It is recommended to commit the generated source code into the respective version control to preserve build consistency and minimise the need for compiler installations. Alternatively, you may use the Maven plugin.

<plugin>
    <groupId>net.quies.colfer</groupId>
    <artifactId>colfer-maven-plugin</artifactId>
    <version>1.11.2</version>
    <configuration>
        <packagePrefix>com/example</packagePrefix>
    </configuration>
</plugin>

Schema

Data structures are defined in .colf files. The format is quite self-explanatory.

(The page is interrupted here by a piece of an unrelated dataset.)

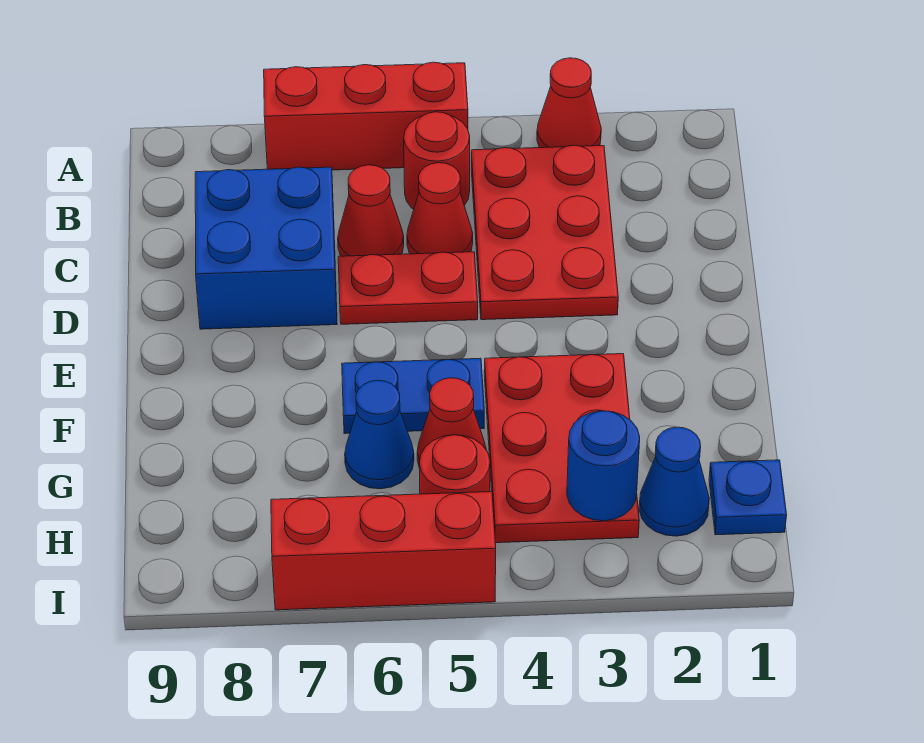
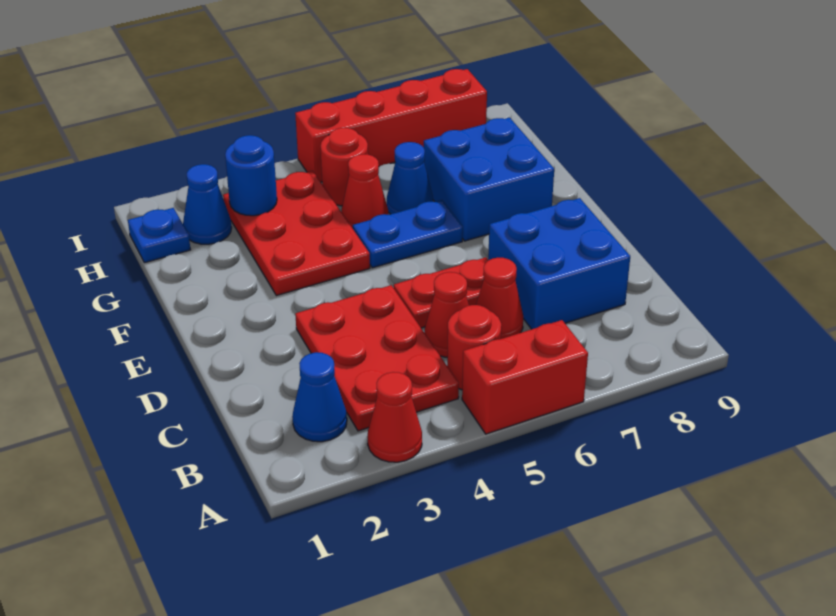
red 1x3 brick [264,62,468,170] -> red 1x2 brick [462,320,588,434]
none -> blue 1x1 cone [292,352,347,442]
none -> blue 2x2 brick [424,118,554,241]
red 1x3 brick [271,492,496,610] -> red 1x4 brick [295,69,487,182]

// Package demo offers a demonstration.
// These comment lines will end up in the generated code.
package demo

// Course is the grounds where the game of golf is played.
type course struct {
    ID    uint64
    name  text
    holes []hole
    image binary
    tags  []text
}

type hole struct {
    // Lat is the latitude of the cup.
    lat float64
    // Lon is the longitude of the cup.
    lon float64
    // Par is the difficulty index.
    par uint8
    // Water marks the presence of water.
    water bool
    // Sand marks the presence of sand.
    sand bool
}

See what the generated code looks like in C, Go, Java or JavaScript.

The following table shows how Colfer data types are applied per language.

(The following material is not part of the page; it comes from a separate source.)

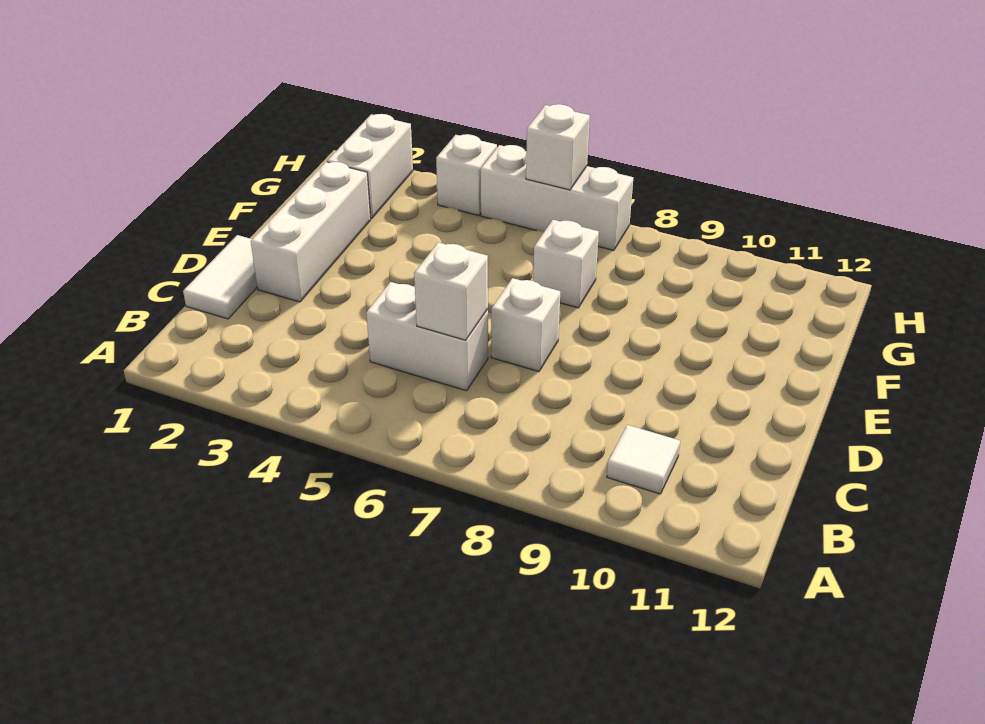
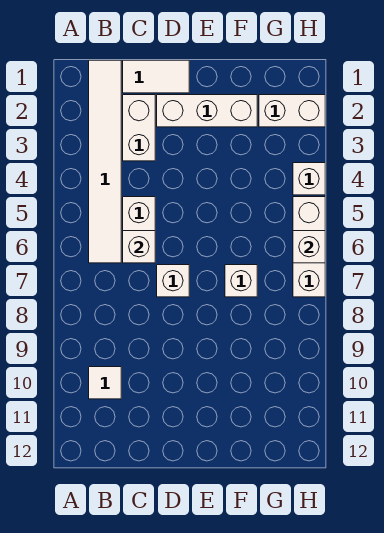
none -> white 1x6 tile [89,60,121,263]
none -> white 1x2 brick [123,95,155,161]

Colfer C Go Java JavaScript
bool char bool boolean Boolean
uint8 uint8_t uint8 byte † Number
uint16 uint16_t uint16 short † Number
uint32 uint32_t uint32 int † Number
uint64 uint64_t uint64 long † Number ‡
int32 int32_t int32 int Number
int64 int64_t int64 long Number ‡
float32 float float32 float Number
float64 double float64 double Number
timestamp timespec time.Time †† time.Instant Date + Number
text const char* + size_t string String String
binary uint8_t* + size_t []byte byte[] Uint8Array
list * + size_t slice array Array

Lists may contain floating points, text, binaries or data structures.

Security

Colfer is suited for untrusted data sources such as network I/O or bulk streams. Marshalling and unmarshalling comes with built-in size protection to ensure predictable memory consumption. The format prevents memory bombs by design.

The marshaller may not produce malformed output, regardless of the data input. In no event may the unmarshaller read outside the boundaries of a serial. Fuzz testing did not reveal any volnurabilities yet. Computing power is welcome.

Compatibility

Name changes do not affect the serialization format. Deprecated fields should be renamed to clearly discourage their use. For backwards compatibility new fields must be added to the end of colfer structs. Thus the number of fields can be seen as the schema version.

Performance

Colfer aims to be the fastest and the smallest format without compromising on reliability. See the benchmark wiki for a comparison. Suboptimal performance is treated like a bug.